31º Enafit – Auditor-Fiscal desvenda a NR-36 sobre frigoríficos


Por: SINAIT
Edição: SINAIT
26/09/2013



O Auditor-Fiscal Paulo Antônio Barros de Oliveira realizou o primeiro curso de atualização nesta terça-feira, 24 de setembro, intitulado “NR-36 Segurança e Saúde no Trabalho em Empresas de Abate e Processamento de Carnes e Derivados” no 31º Encontro Nacional dos Auditores-Fiscais do Trabalho – Enafit, no Centro de Convenções Vitória, no Espírito Santo.


Para Paulo Barros, a NR-36 vem regulamentar uma área de ponta de produção no Brasil. “O país é o maior exportador do mundo de proteína de origem animal”. Segundo ele, “a área de produção e processamento de carne é a que mais está evoluindo e as empresas não estão conseguindo acompanhar na mesma velocidade o atendimento referente à saúde e à segurança no trabalho desses empregados”.

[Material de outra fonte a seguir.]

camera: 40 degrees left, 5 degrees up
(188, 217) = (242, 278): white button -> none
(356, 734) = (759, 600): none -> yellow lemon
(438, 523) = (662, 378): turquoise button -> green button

As empresas e os trabalhadores, disse o Auditor-Fiscal, pressionaram o Ministério do Trabalho e Emprego com o objetivo de construir uma normatização. “Foi um trabalho tripartite, que durou mais de dois anos, em que se elaborou uma norma com o intuito de trazer para o mundo laboral dos frigoríficos conceitos centenários de saúde e segurança, como o de que trabalhar cansado e doente não faz bem para o empregado”. Ele explicou que as proposições são conceitos antigos, “só que, lamentavelmente, no Brasil, é preciso colocar numa norma ideias tão seculares para ver se as empresas passam a produzir com qualidade e com custo razoável para o mercado internacional, mas sem provocar adoecimento em nossos trabalhadores”.


Um exemplo disso é que a obrigatoriedade da pausa surtiu efeitos significativos no sistema. “O empregado, após a pausa, produz com mais afinco, enquanto que sem ela, o esforço maior causa distensão de músculos e outros tipos de adoecimentos”.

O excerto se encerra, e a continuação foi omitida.